July 2021 will go down in history as the moment when many Belgians became climate refugees in their own country. These terrible floods left thousands of households homeless. A significant proportion of these were uninsured and literally lost everything. Even for those who are covered by insurance, it will take many months or even years to recover some of what they have lost.
Whatever the natural or political causes of these disasters, thousands of our compatriots are now homeless. During the first days, their situation makes the headlines, solidarity is organized, sometimes visible, often discreet. But in a month, in six months, the cameras will turn away, the spontaneous solidarity will fade away... while for many of the victims, the situation will still not be restored.
At Street Nurses we know that when precariousness sets in, it becomes very difficult to get out. For many of our patients, the "fall" into the street is linked to one or more accidents in their lives from which they were unable to recover immediately. Once misery has set in, it takes hold. It is therefore necessary to quickly help all these victims to find a new home, otherwise this temporary situation could become permanent for some of them.

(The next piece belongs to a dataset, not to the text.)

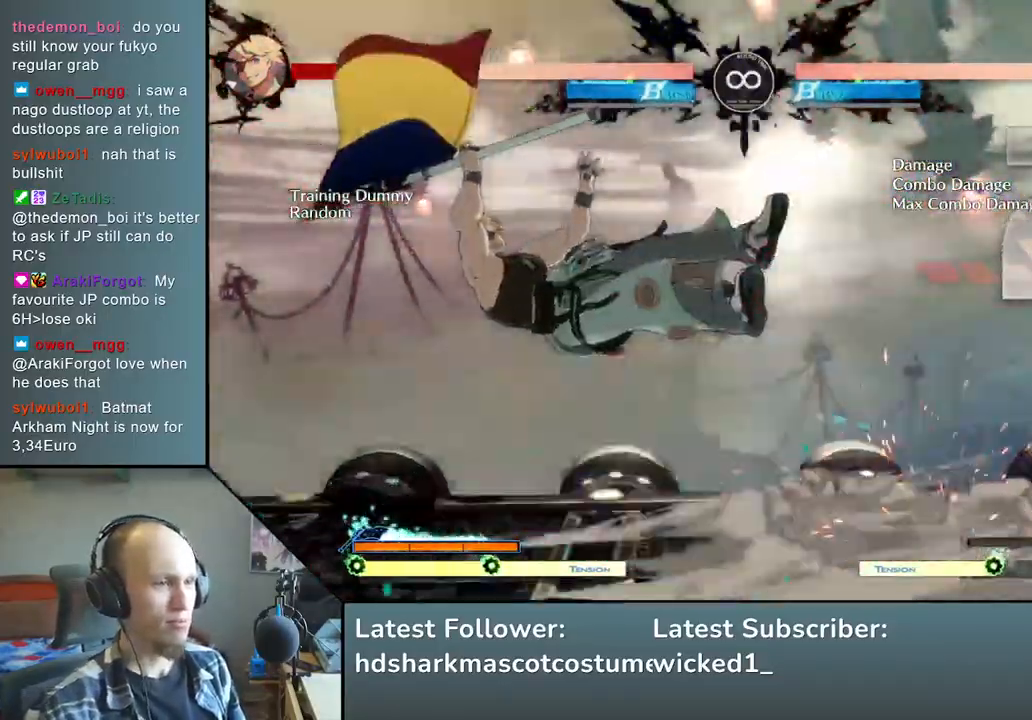
{"dt_ms": 500, "buttons": ["TRIANGLE"], "left_stick": "center", "events": [[183, "START", "up"], [400, "TRIANGLE", "down"]]}
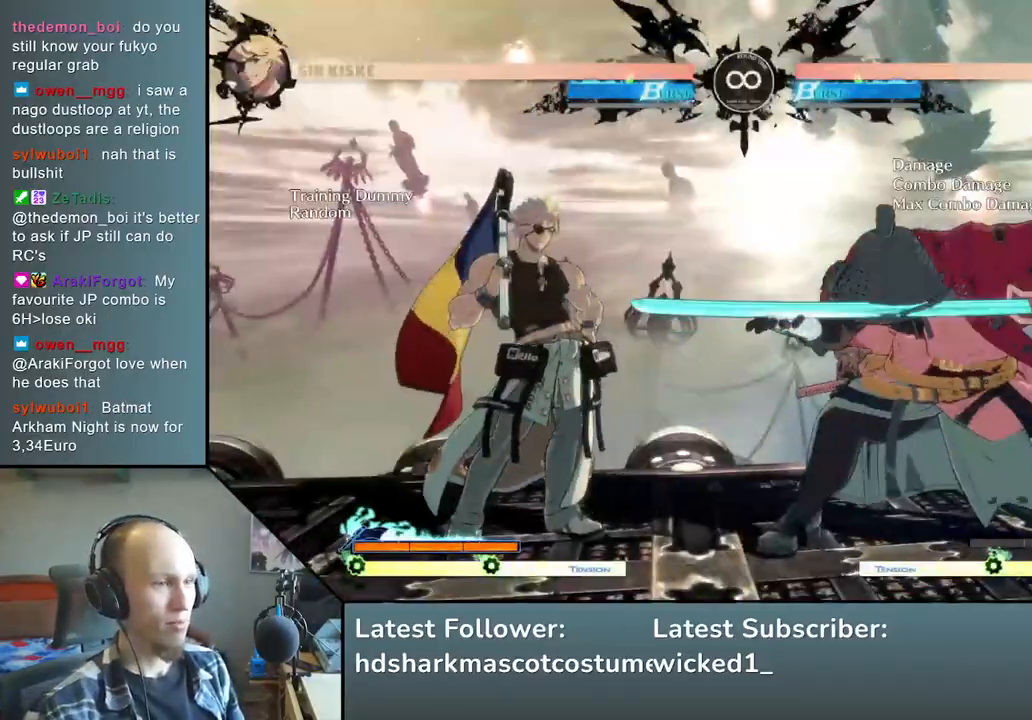
{"dt_ms": 500, "buttons": [], "left_stick": "center", "events": [[17, "TRIANGLE", "up"], [167, "TRIANGLE", "down"], [267, "TRIANGLE", "up"]]}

In his book “Who killed my father”, the French writer Edouard Louis recounts how a series of political decisions gradually deprived his father of necessary care following a serious work accident, ultimately leading to his death: "Among those who have everything, I have never seen a family go to the sea to celebrate a political decision, because for them politics changes almost nothing. (...) For the dominant ones, politics is usually an aesthetic question: a way of thinking, a way of seeing the world, of building one's person. For us, it was live or die."
Faced with this terrible "blow of fate," the July victims have a vital need for collective action, now. Otherwise, they will join the ranks of the excluded, those who are outside.